World in brief
© St. Petersburg Times, published March 8, 2003
WASHINGTON -- North Korea might be preparing to test its second missile in just two weeks, Pentagon officials said Friday, citing a warning by the nation's leadership for ships to stay out of one area of the Sea of Japan between today and Tuesday.
North Korea's notice to mariners is almost identical to one announced before what the United States said was a test of a land-to-ship missile late last month, said Lt. Cmdr. Jeff Davis, a U.S. Defense Department spokesman.

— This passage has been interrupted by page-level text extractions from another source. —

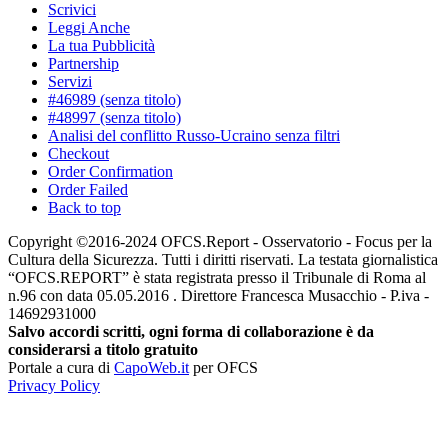
Scrivici
Leggi Anche
La tua Pubblicità
Partnership
Servizi
#46989 (senza titolo)
#48997 (senza titolo)
Analisi del conflitto Russo-Ucraino senza filtri
Checkout
Order Confirmation
Order Failed
Back to top
Copyright ©2016-2024 OFCS.Report - Osservatorio - Focus per la
Cultura della Sicurezza. Tutti i diritti riservati. La testata giornalistica
“OFCS.REPORT” è stata registrata presso il Tribunale di Roma al
n.96 con data 05.05.2016 . Direttore Francesca Musacchio - P.iva -
14692931000
Salvo accordi scritti, ogni forma di collaborazione è da
considerarsi a titolo gratuito
Portale a cura di
CapoWeb.it
per OFCS
Privacy Policy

That test-firing was the first in three years.
While test-firings of short-range missiles aren't in violation of international agreements, they are "not helpful given the increased level of tensions that North Korea has caused," Davis said.
INTERCEPTION CALLED HOSTAGE TRY: The North Korean fighter jets that intercepted an unarmed American spy plane over the Sea of Japan last weekend were trying to force the aircraft to land in North Korea and take its crew hostage, the New York Times reported, quoting an unnamed senior defense official.
One of the four North Korean MiGs came within 50 feet of the Air Force RC-135S Cobra Ball aircraft, and the pilot made internationally recognized hand signals to the American flight crew to follow him, presumably back to his home base, the official said. The American crew members ignored the gestures and aborted their mission.
TROOP DEPARTURE OPPOSED: Hints by Defense Secretary Donald Rumsfeld that some American military units should leave South Korea are provoking a sudden new appreciation of the U.S. military presence in South Korea.
Within hours of Rumsfeld's musings that American soldiers should be shifted out of North Korean artillery range, South Korea's new prime minister, Goh Kun, hurried to a meeting with U.S. Ambassador Thomas Hubbard and said, "The role of the U.S. troops as a trip wire must be maintained."
BELGRADE, Serbia-Montenegro -- A panel of Bosnian and international judges on Friday ordered Bosnia's Serb Republic to pay more than $2-million in compensation for the massacre of 7,500 Muslims at Srebrenica in 1995.
The money will be spent to build a memorial at the graveyard where families of the victims plan to bury their relatives' remains when they are finally identified. The first funerals will be held at the site, just outside Srebrenica, at the end of this month -- almost eight years after the massacre, the worst atrocity in Europe since World War II.
WARNING TO TRAVELERS: The State Department urged Americans traveling to or residing in the Philippines to exercise great caution and maintain heightened security awareness. It based the warning on a number of security-related incidents and the possibility of terrorism, kidnappings and other violence or criminal activity.
MAFIA ARREST: Italian police raided a house in Palermo, Sicily, and captured a top Mafia boss, an arrest officials described Friday as a major blow to organized crime. Salvatore Rinella, 49, was arrested Thursday night; he was not armed and did not resist arrest.